I’m not going to lie to you, French and I have had a rough history. This time eighteen months ago I wasn’t even planning on taking a language at university. But after my first semester of a college-level course, one in which everyone actually wanted to improve their skills, all that changed. Rather abruptly everything fell into place. I fell in love with the rhythmic, fluid beauty of the romantic language and the satisfaction of slowly but surely learning another tongue. I decided to set myself in the direction of fluency and declared a minor in French, then undeclared it and re-declared it as a major. Somehow, I then found myself submitting an application for, confirming my participation in, and buying plane tickets to a semester abroad. At that point, none of it seemed real; none of it felt real even as I was boarding my flight, or exiting the Charles de Gaulle airport in Paris, or arriving on the TGV in La Rochelle. Even still, none of this feels real.
And yet, despite still feeling as though this is just a dream, I’ve been able to settle in here better than I could have imagined. One of the key reasons for that, and a key reason why it’s so popular, is how this particular language program is so well established. The College of Charleston has been sending French learners to this city for years now and the university here is well-accustomed to helping its international students navigate living in a different country for the first time. Furthermore, the program includes living with a host family, which means that for the whole semester you are living in a French home learning not only language, but culture and way of life from as close up as you can get, totally immersed.
Before coming here, my abilities in oral comprehension were unnervingly limited. So, my biggest aim of this semester is improving upon those skills. And because the nature of this program, in the past three weeks alone, I’ve noticed a significant difference in the way I participate in conversations and the growing complexity of those conversations. The key has been having classes of international students where our only common language is French and using nightly hour-and-a-half dinners with my host to practice speaking. Living with a native French speaker and citizen has also helped supplement the bit of cultural research I did before coming here. She answers all my questions about peculiar societal rules, the world of turbulent European politics, and anything I could ever want to know about techno music.

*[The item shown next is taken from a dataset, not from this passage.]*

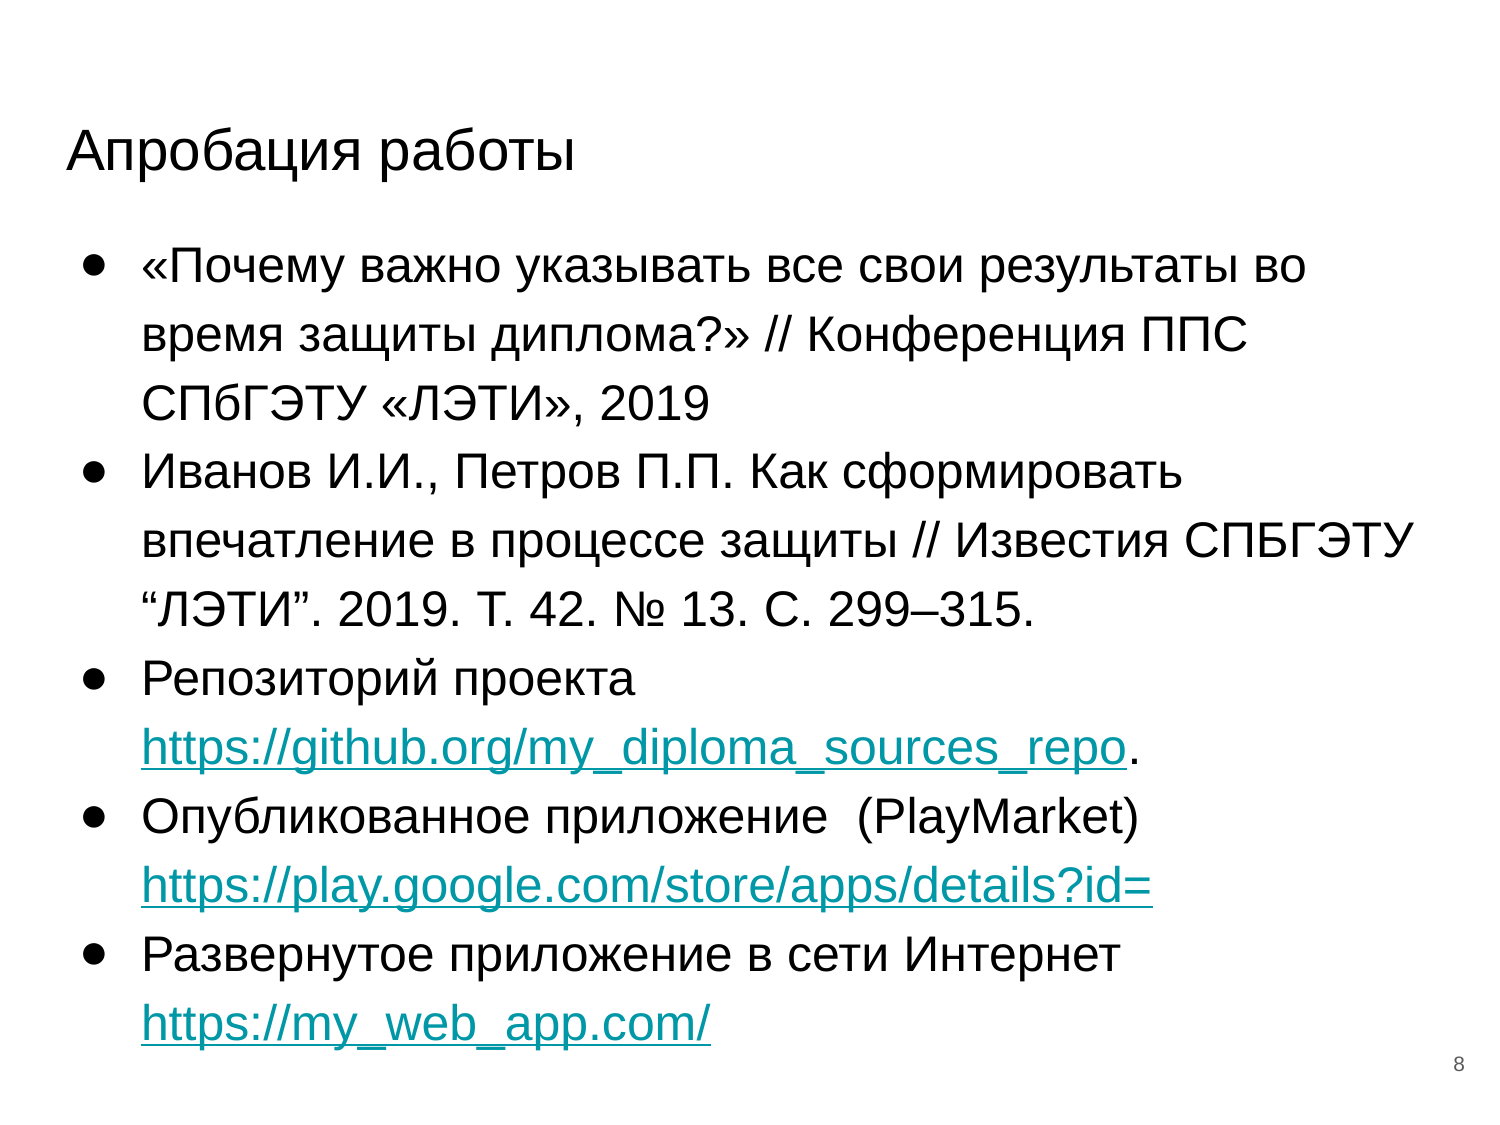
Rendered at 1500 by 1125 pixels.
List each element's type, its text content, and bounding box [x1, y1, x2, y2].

title Апробация работы [51, 97, 1449, 208]
list «Почему важно указывать все свои результаты во время защиты диплома?» // Конференция ППС СПбГЭТУ «ЛЭТИ», 2019 Иванов И.И., Петров П.П. Как сформировать впечатление в процессе защиты // Известия СПБГЭТУ “ЛЭТИ”. 2019. Т. 42. № 13. С. 299–315. Репозиторий проекта https://github.org/my_diploma_sources_repo. Опубликованное приложение (PlayMarket) https://play.google.com/store/apps/details?id= Развернутое приложение в сети Интернет https://my_web_app.com/ [51, 208, 1480, 1000]
slide_number <number> [1389, 1019, 1480, 1106]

But language and culture aren’t all I’m learning. I know this is a language program I’m talking about here, but the opportunity for personal development is perhaps as important. Living across the world from the only two communities I’ve ever known—my home and the College of Charleston— takes a lot of growing up real fast. It requires augmented independence, determination, and feeds curiosity with opportunities one is not normally afforded. I’m constantly throwing myself into unfamiliar situations, meeting new people, and getting out of my comfort zone. Studying abroad forces you into a new set of eyes through which to see the world, whether you want it to or not. And I’m taking full advantage of that while I’m here. I’ve already watched myself change for the better, and I’m excited to see where the rest of the semester takes me, both literally and metaphorically. So, welcome to France; welcome to my semester abroad. Follow along on all my adventures as I stumble through life halfway across the globe. Maybe it’ll inspire a travel-bug within you. And who knows, maybe you’ll surprise yourself like I did and a year from now be sitting in the same café I am right now, about to embark on a journey of your own.